Manufactured goods reveal our hidden preference for information density. Everything is a combination of the materials it is composed of, the energy that went into it and the information it captures. A motor car for example is expensive because it contains a large amount of material (some of it rare) and took a lot of energy to produce, but the information needed to make it could be completely contained on a silicon memory stick. A masterwork of fine art contains little material and energy, but a very considerable amount of meaningful (creative) information and can be much more valuable than a car. Information takes time to accrue and this is the reason time seems to enter into value. In Marx's theory, labour (both the time to make the item and the time to learn how to make it) is the principle source of value. The information contained in a human-made object is both that invested in it by the making and that used to enable its creator to achieve the results. Thus hand-crafted objects are more valuable than mass produced ones - there is an economy of scale in mass production because many individual items share the information value among them. A one-off is always more valuable than a duplicate because it contains exclusive, unique information and meaning. The more training a creator needs to make an object, the more valuable it is, the more individual expression they invest in the object, the more value it has.

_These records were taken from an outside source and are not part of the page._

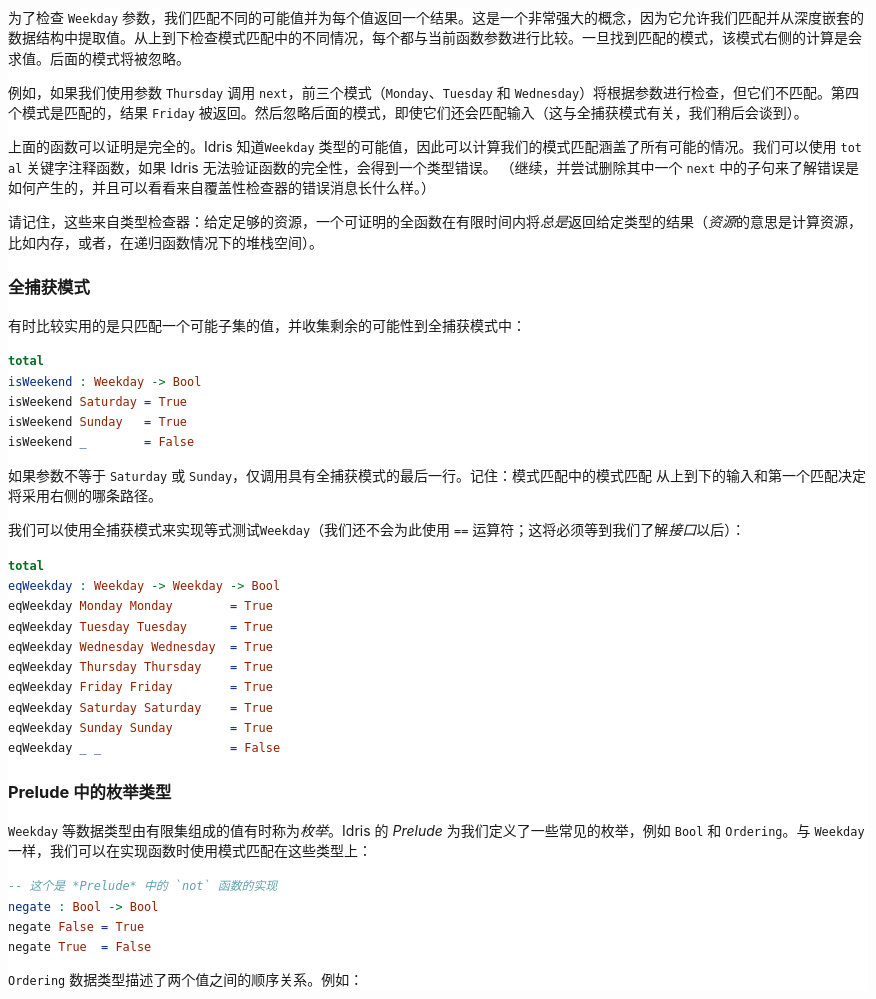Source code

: 为了检查 `Weekday`
参数，我们匹配不同的可能值并为每个值返回一个结果。这是一个非常强大的概念，因为它允许我们匹配并从深度嵌套的数据结构中提取值。从上到下检查模式匹配中的不同情况，每个都与当前函数参数进行比较。一旦找到匹配的模式，该模式右侧的计算是会求值。后面的模式将被忽略。

例如，如果我们使用参数 `Thursday` 调用 `next`，前三个模式（`Monday`、`Tuesday` 和
`Wednesday`）将根据参数进行检查，但它们不匹配。第四个模式是匹配的，结果 `Friday`
被返回。然后忽略后面的模式，即使它们还会匹配输入（这与全捕获模式有关，我们稍后会谈到）。

上面的函数可以证明是完全的。Idris 知道`Weekday` 类型的可能值，因此可以计算我们的模式匹配涵盖了所有可能的情况。我们可以使用
`total` 关键字注释函数，如果 Idris 无法验证函数的完全性，会得到一个类型错误。 （继续，并尝试删除其中一个 `next`
中的子句来了解错误是如何产生的，并且可以看看来自覆盖性检查器的错误消息长什么样。）

请记住，这些来自类型检查器：给定足够的资源，一个可证明的全函数在有限时间内将*总是*返回给定类型的结果（*资源*的意思是计算资源，比如内存，或者，在递归函数情况下的堆栈空间）。

### 全捕获模式

有时比较实用的是只匹配一个可能子集的值，并收集剩余的可能性到全捕获模式中：

```idris
total
isWeekend : Weekday -> Bool
isWeekend Saturday = True
isWeekend Sunday   = True
isWeekend _        = False
```

如果参数不等于 `Saturday` 或 `Sunday`，仅调用具有全捕获模式的最后一行。记住：模式匹配中的模式匹配
从上到下的输入和第一个匹配决定将采用右侧的哪条路径。

我们可以使用全捕获模式来实现等式测试`Weekday`（我们还不会为此使用 `==` 运算符；这将必须等到我们了解*接口*以后）：

```idris
total
eqWeekday : Weekday -> Weekday -> Bool
eqWeekday Monday Monday        = True
eqWeekday Tuesday Tuesday      = True
eqWeekday Wednesday Wednesday  = True
eqWeekday Thursday Thursday    = True
eqWeekday Friday Friday        = True
eqWeekday Saturday Saturday    = True
eqWeekday Sunday Sunday        = True
eqWeekday _ _                  = False
```

### Prelude 中的枚举类型

`Weekday` 等数据类型由有限集组成的值有时称为*枚举*。Idris 的 *Prelude* 为我们定义了一些常见的枚举，例如 `Bool` 和
`Ordering`。与 `Weekday` 一样，我们可以在实现函数时使用模式匹配在这些类型上：

```idris
-- 这个是 *Prelude* 中的 `not` 函数的实现
negate : Bool -> Bool
negate False = True
negate True  = False
```

`Ordering` 数据类型描述了两个值之间的顺序关系。例如：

The act of creation is a release of meaning from information that has the capacity to work. The more complicated an article is, the more information it contains, but some manufactured goods seem very information dense and are cheep (for example computers). On closer inspection, we see that the silicon chip is in fact a multitude of repetitions of the same configuration (millions of transistors) and this itself is a perfect copy of a template of which there are also millions, so the unique information content shared by each chip is really quite small. A hand made chair seems far simpler, but every surface is crafted with individual strokes of the blade and is therefore potentially more information dense than the computer. Here we see another principle at work - the more meaningful information invested in an object, the harder it is to create and the more valuable it becomes. Human efforts have not yet reached the stage of creating anything as complicated as a bacterial cell. We should respect the powers of natural meaning to do so with shocking ease.

We now find ourselves in the position of being the greatest concentration (by a long way) of meaningful information in the Universe. We are created by the forces of life which in a most basic description are accumulating meaning into highly concentrated packages, and nurturing them, resisting the Second Law of thermodynamics. This is a natural process of which we are but a small part - we are contributing to the total resonance of the Universe in our own unique way. We are therefore highly valuable to the whole Universe (by the reasoning developed above) and, I contend, we have a duty to recognise that. Since I have also argued that value is the metric of meaning, it follows that we should take our estimates of our own value and that of all life very seriously. I can also conclude that an estimation of the total meaningful information in any system (including ourselves) provides the basis for estimating that value.

Finally, this understanding provides a new (almost objective) basis for morality. It might be argued that our actions are good in so far as they contribute positively towards the accumulation and nurturing of meaning in the Universe. Creative acts, healing and maintenance of concentrations of meaning, building reinforcing relationships, propagating and organising knowledge - these all become objectively good. Destroying, dissipating and rejecting meaning or atomising components of the Universe (including human society) become objectively bad. This might sound like a restatement of quasi-socialist do-gooder philosophy, spuriously justified by the preceding theory, but I believe that it follows independently from the analysis presented here. No doubt a professionally educated philosopher would pick it to pieces, but I would ask that philosopher to identify the gaps and faulty components, replacing them with strong elements, in the spirit of what I have said and believe.